Stored data entries

* * * *

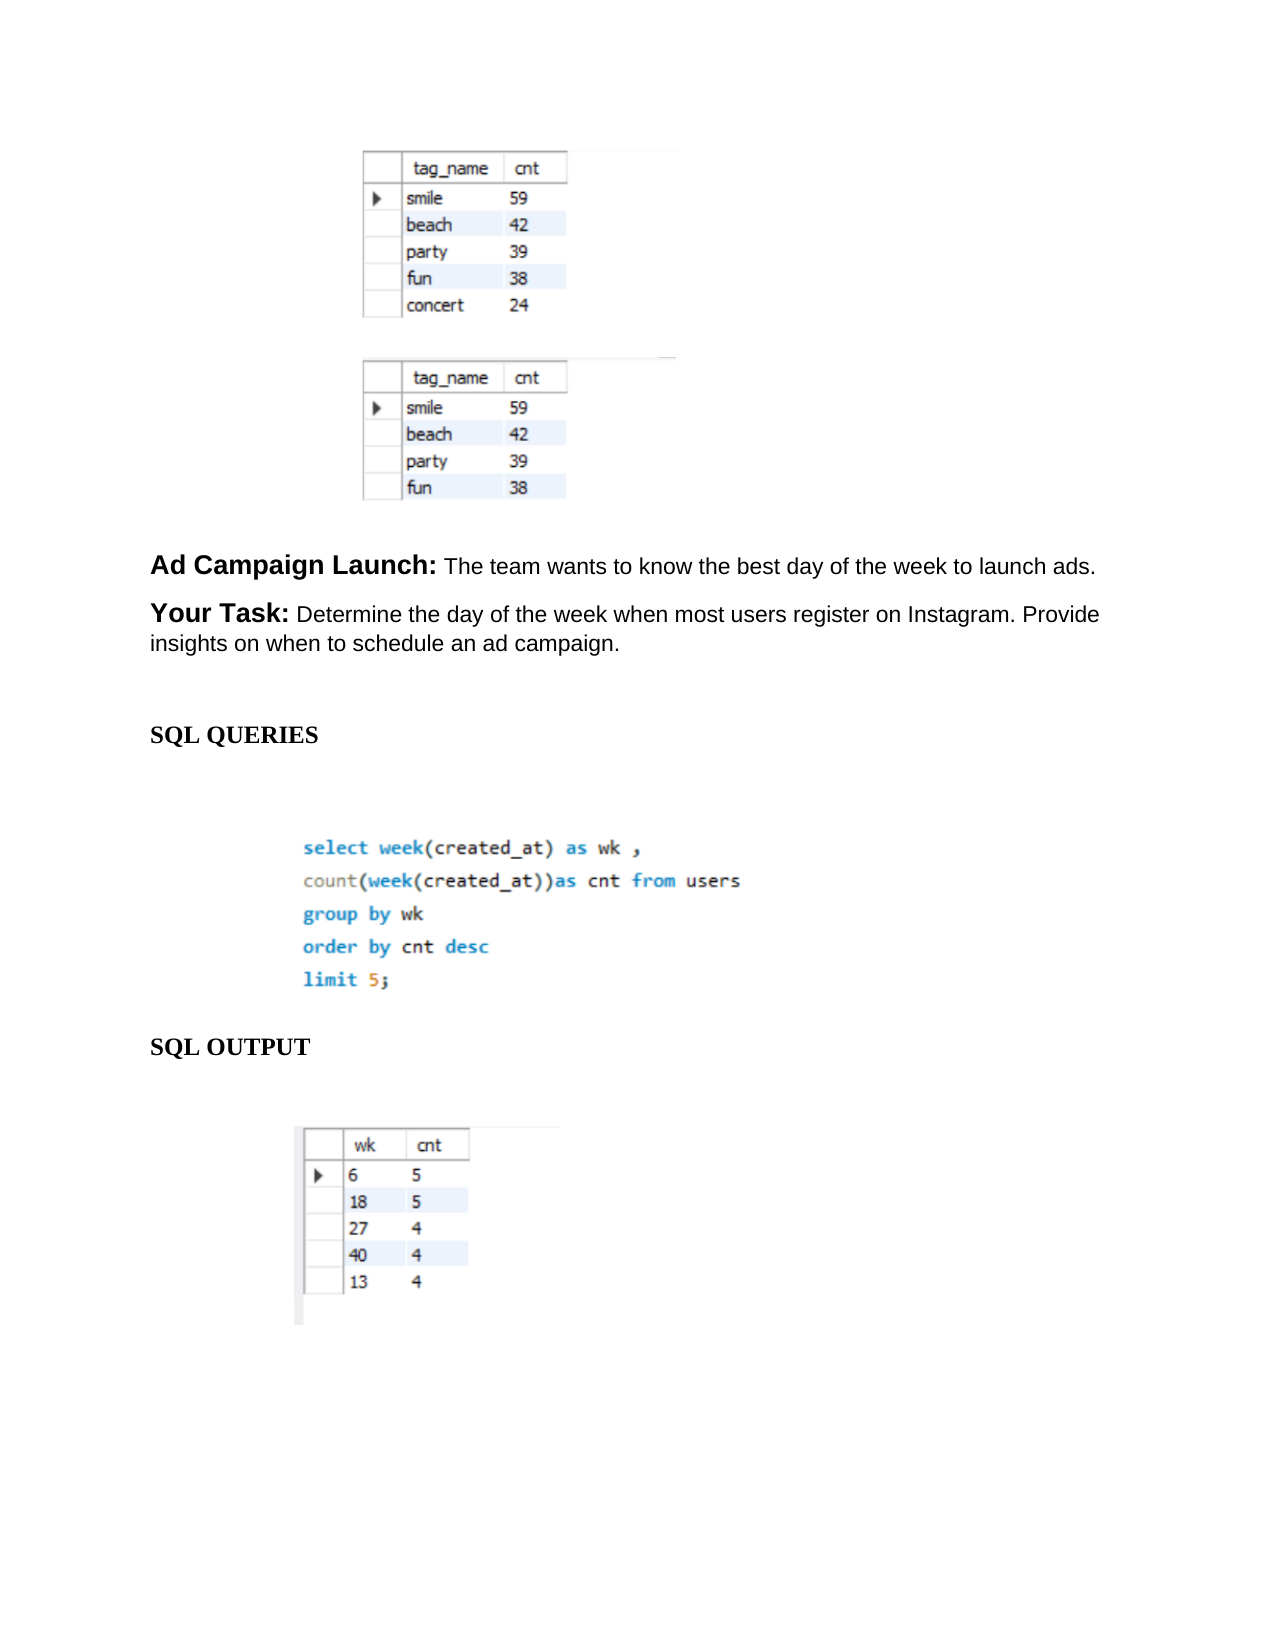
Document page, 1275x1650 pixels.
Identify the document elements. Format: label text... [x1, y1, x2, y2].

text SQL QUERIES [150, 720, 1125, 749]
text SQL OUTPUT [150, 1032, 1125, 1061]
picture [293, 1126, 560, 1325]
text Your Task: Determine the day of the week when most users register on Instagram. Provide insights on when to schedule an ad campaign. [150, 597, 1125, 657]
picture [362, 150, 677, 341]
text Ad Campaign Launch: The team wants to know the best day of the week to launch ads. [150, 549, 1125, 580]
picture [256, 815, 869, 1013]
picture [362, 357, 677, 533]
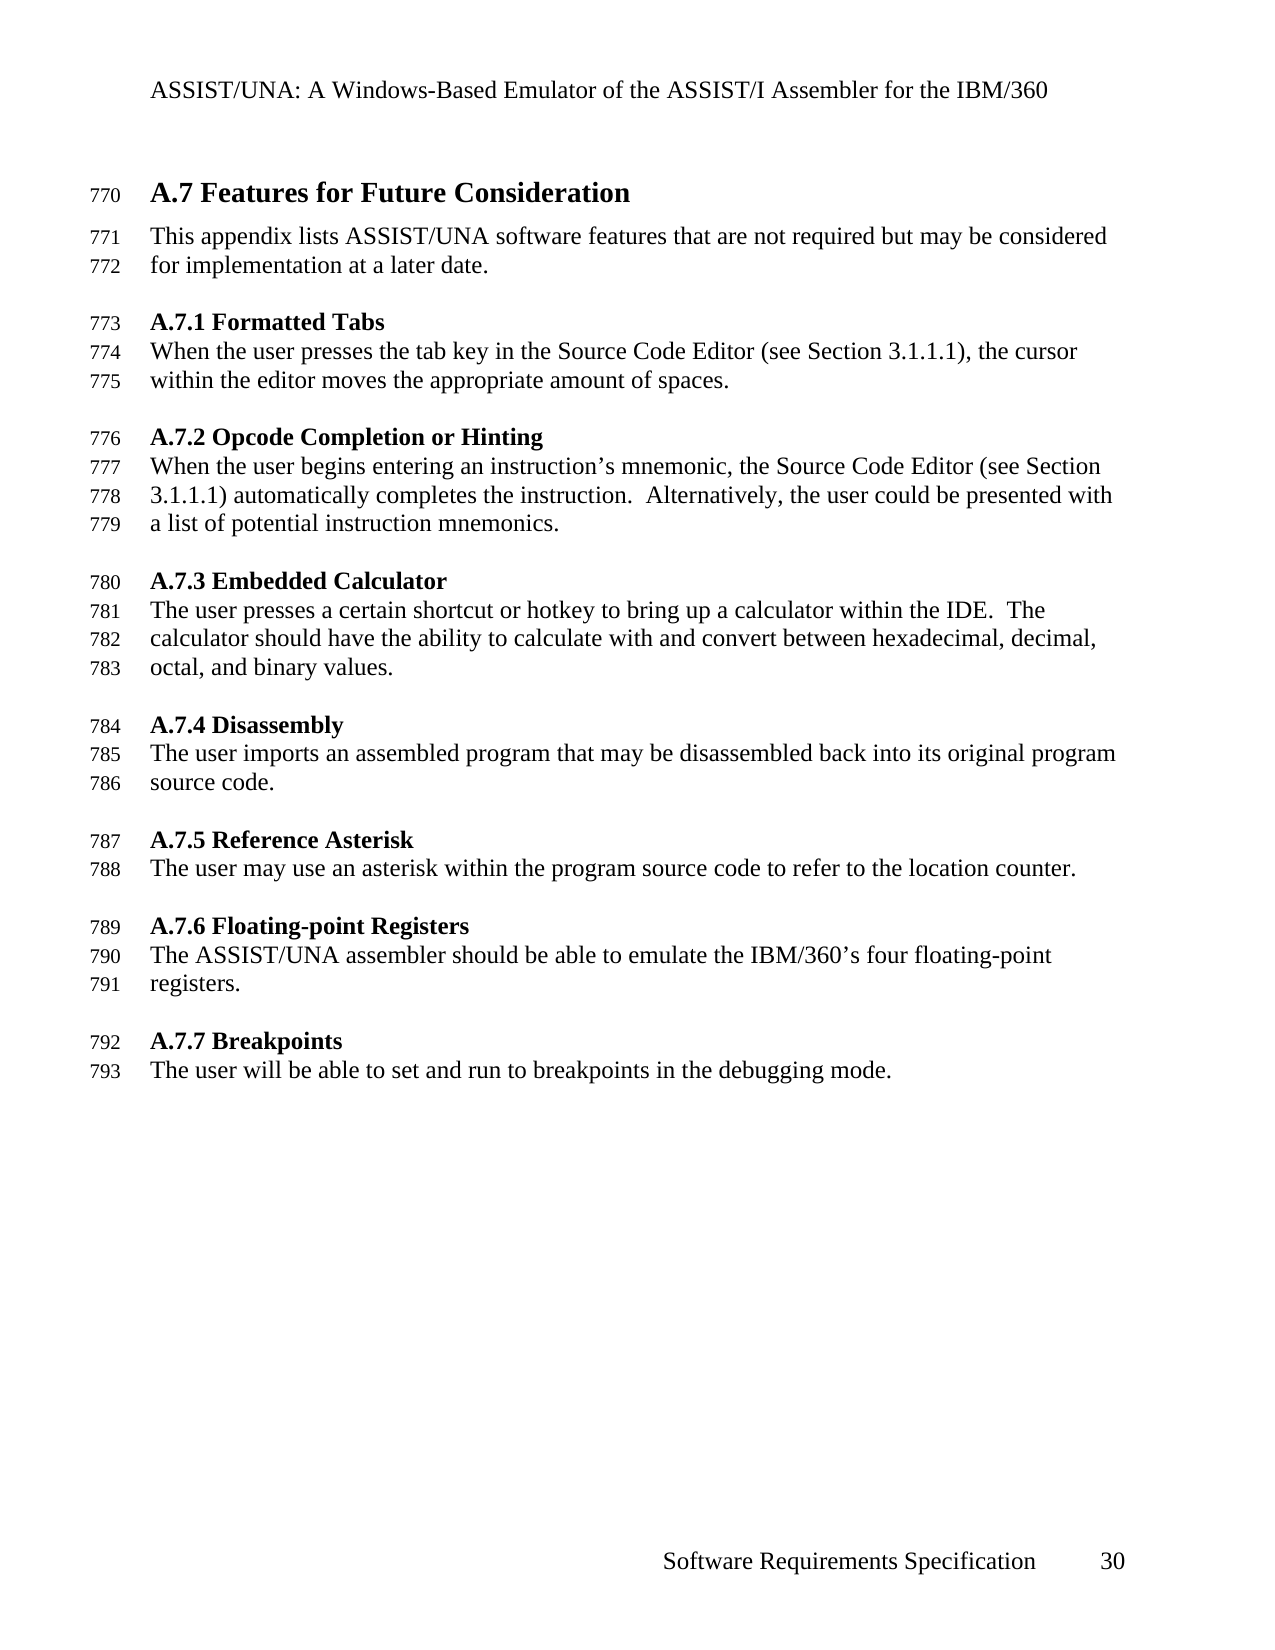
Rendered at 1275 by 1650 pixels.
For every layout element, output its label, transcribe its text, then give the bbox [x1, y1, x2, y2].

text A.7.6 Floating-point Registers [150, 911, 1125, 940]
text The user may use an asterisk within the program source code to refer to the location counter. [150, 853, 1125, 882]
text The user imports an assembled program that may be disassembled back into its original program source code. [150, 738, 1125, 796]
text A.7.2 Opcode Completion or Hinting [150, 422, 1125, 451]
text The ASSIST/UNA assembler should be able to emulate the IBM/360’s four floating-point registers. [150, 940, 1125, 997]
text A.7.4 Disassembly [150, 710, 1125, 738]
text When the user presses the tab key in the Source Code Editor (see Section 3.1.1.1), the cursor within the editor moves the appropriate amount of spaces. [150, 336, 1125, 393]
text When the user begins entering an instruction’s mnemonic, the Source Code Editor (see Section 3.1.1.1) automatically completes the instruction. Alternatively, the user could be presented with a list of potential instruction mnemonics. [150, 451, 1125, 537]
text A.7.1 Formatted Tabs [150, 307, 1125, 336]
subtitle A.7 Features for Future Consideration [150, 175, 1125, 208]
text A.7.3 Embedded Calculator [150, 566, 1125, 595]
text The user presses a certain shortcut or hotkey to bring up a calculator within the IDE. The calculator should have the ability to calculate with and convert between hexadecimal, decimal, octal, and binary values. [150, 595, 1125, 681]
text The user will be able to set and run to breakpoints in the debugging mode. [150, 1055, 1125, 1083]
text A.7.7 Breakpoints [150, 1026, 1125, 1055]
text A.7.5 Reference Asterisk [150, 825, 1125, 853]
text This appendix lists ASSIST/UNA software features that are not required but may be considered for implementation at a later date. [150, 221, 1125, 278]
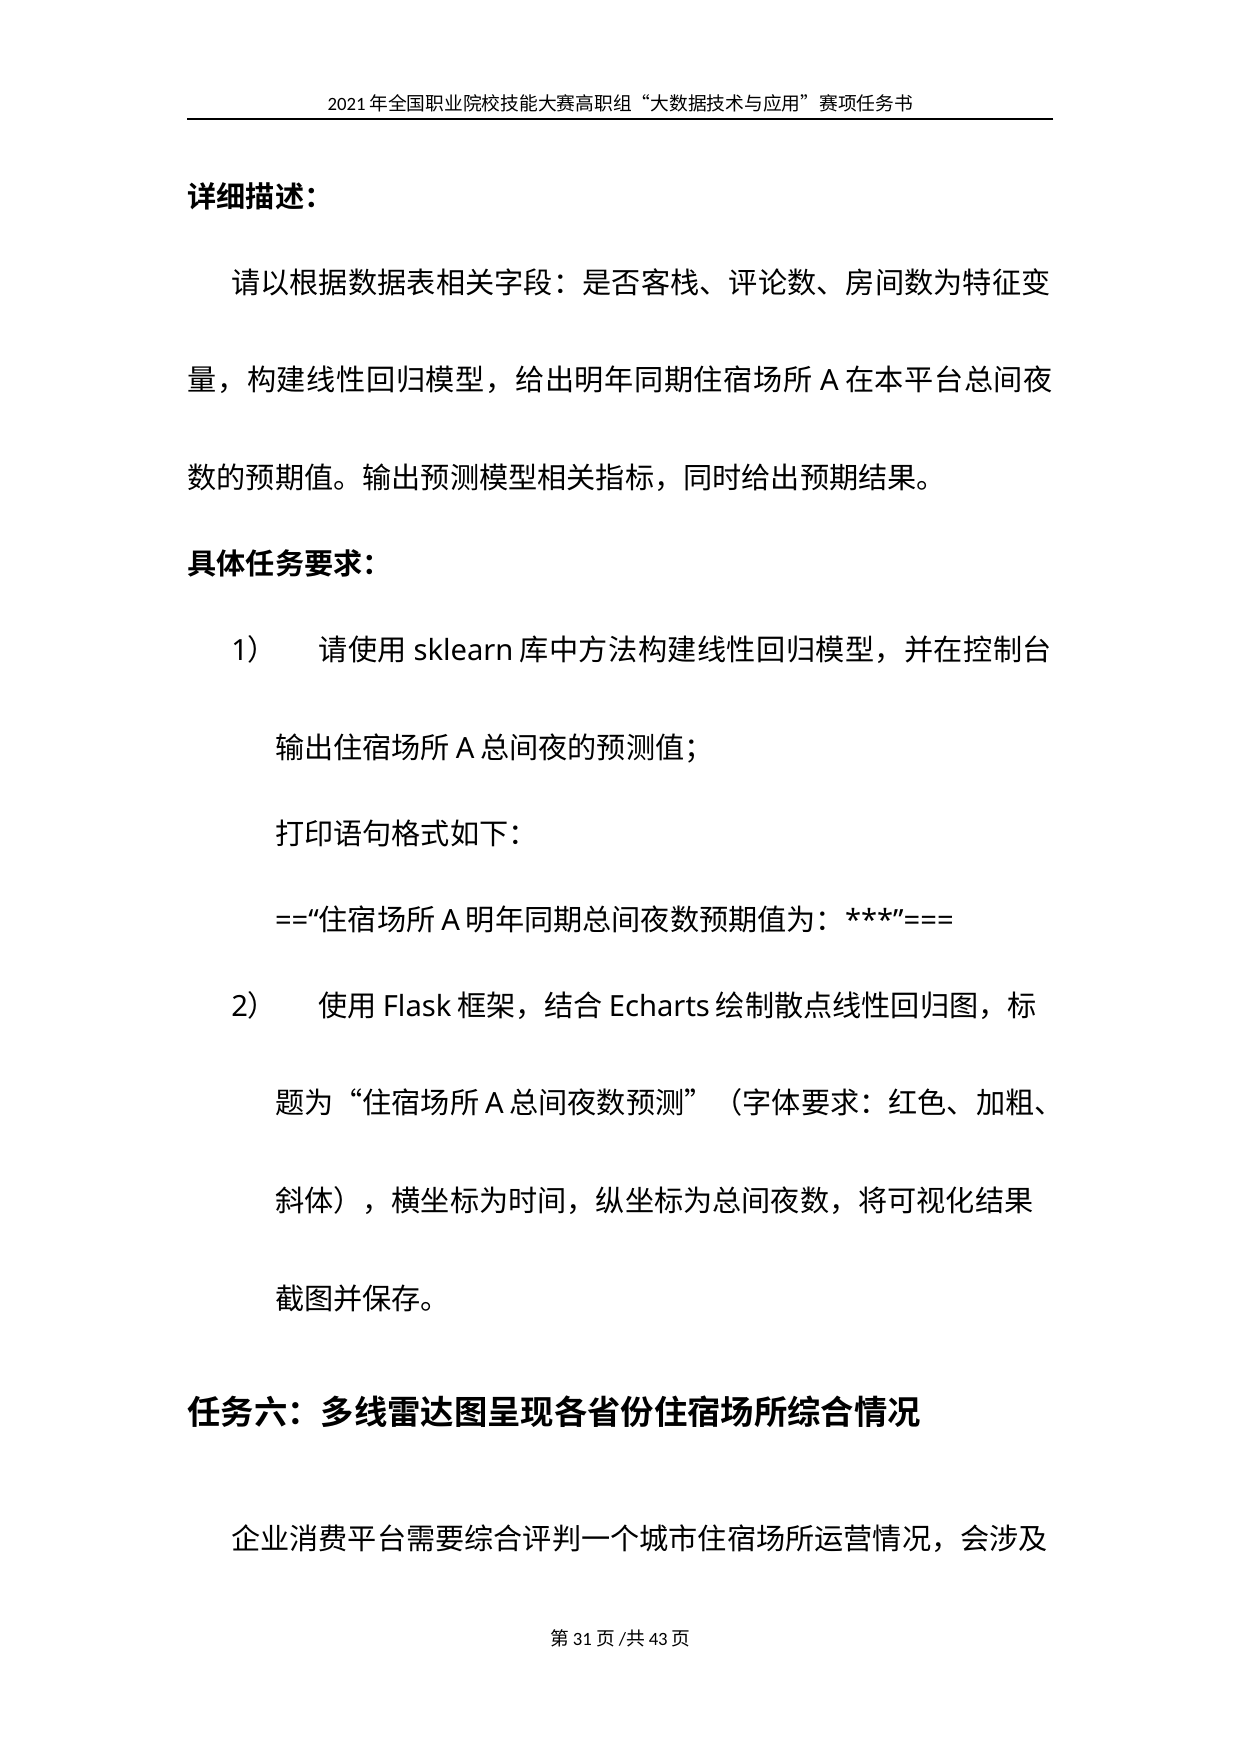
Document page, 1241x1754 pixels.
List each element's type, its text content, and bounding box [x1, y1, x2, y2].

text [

* * * *

- [What needs to be done] The answer should be an exact copy of the lines from the one containing "Document page, 1241x1754 pixels." through the last line of the entries, both included.

- [Output of the exercise]
Document page, 1241x1754 pixels.
List each element's type, its text content, and bounding box [x1, y1, x2, y2].

text [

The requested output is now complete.